__About this exercise__:
The listing that follows should be copied in full and exactly, with no pictures.

__Data for this task__:
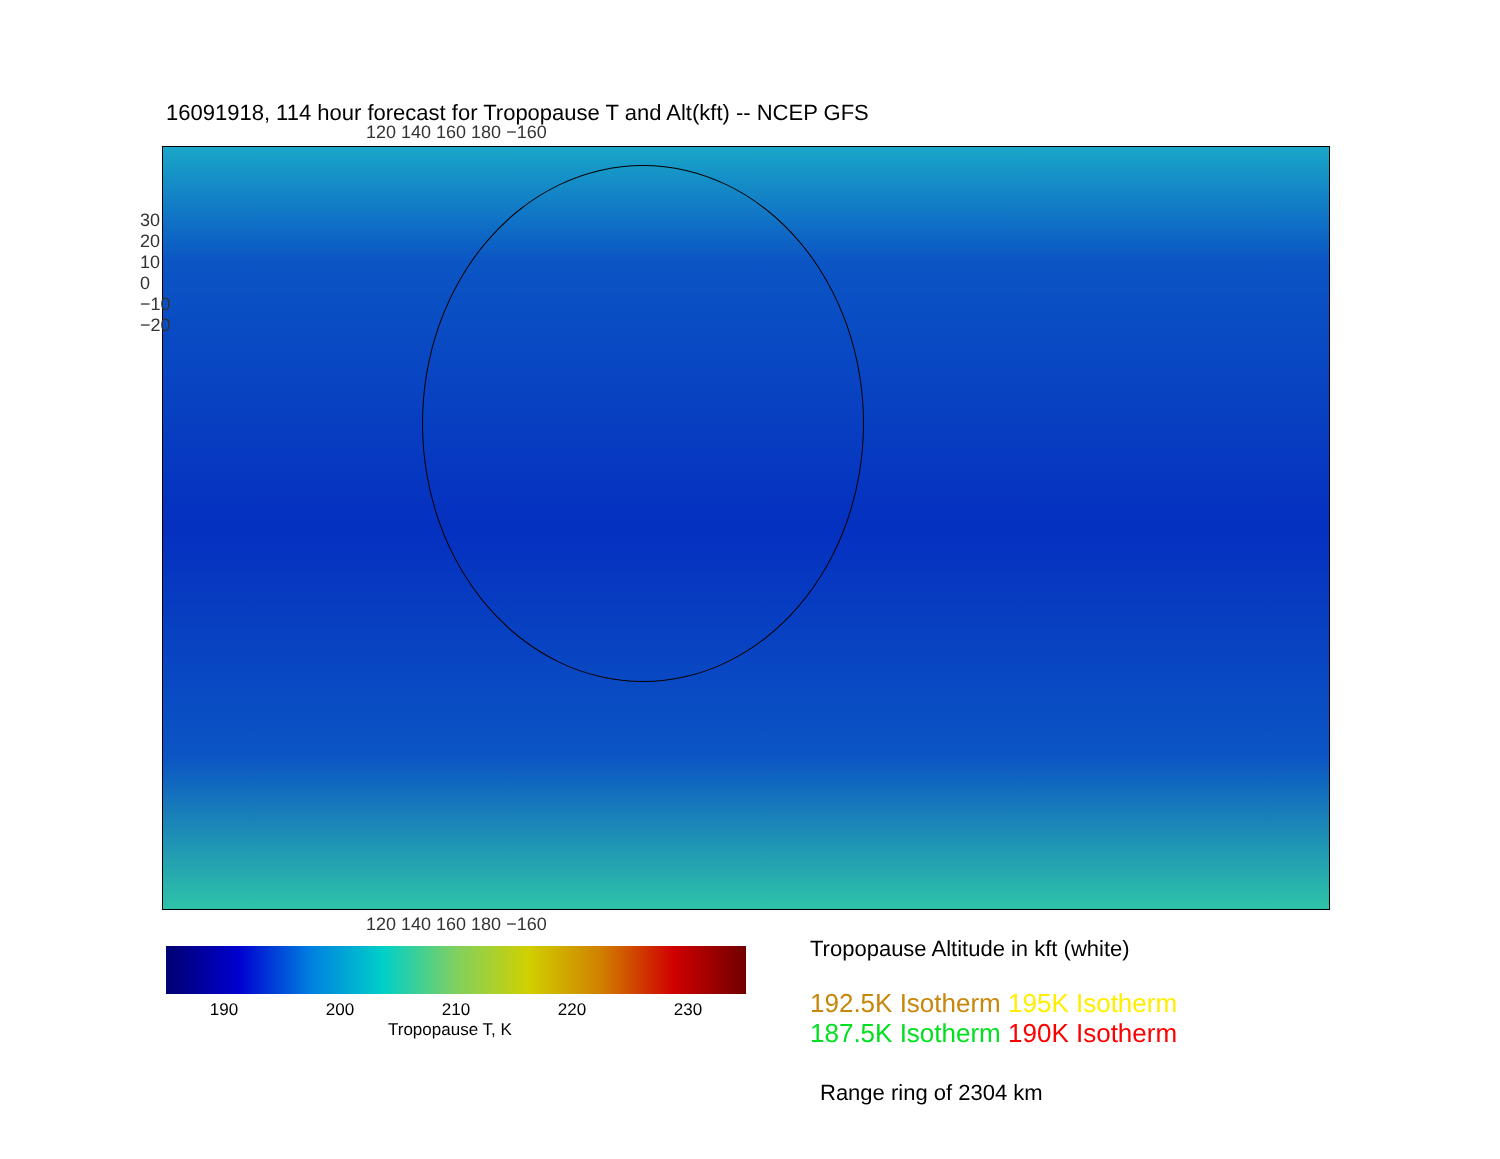16091918, 114 hour forecast for Tropopause T and Alt(kft) -- NCEP GFS
120 140 160 180 −160
120 140 160 180 −160
30 20 10 0 −10 −20
190 200 210 220 230
Tropopause T, K
Tropopause Altitude in kft (white)
192.5K Isotherm 195K Isotherm
187.5K Isotherm 190K Isotherm
Range ring of 2304 km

__Exercise output__:
16091918, 114 hour forecast for Tropopause T and Alt(kft) -- NCEP GFS
120 140 160 180 −160
120 140 160 180 −160
30 20 10 0 −10 −20
190 200 210 220 230
Tropopause T, K
Tropopause Altitude in kft (white)
192.5K Isotherm 195K Isotherm
187.5K Isotherm 190K Isotherm
Range ring of 2304 km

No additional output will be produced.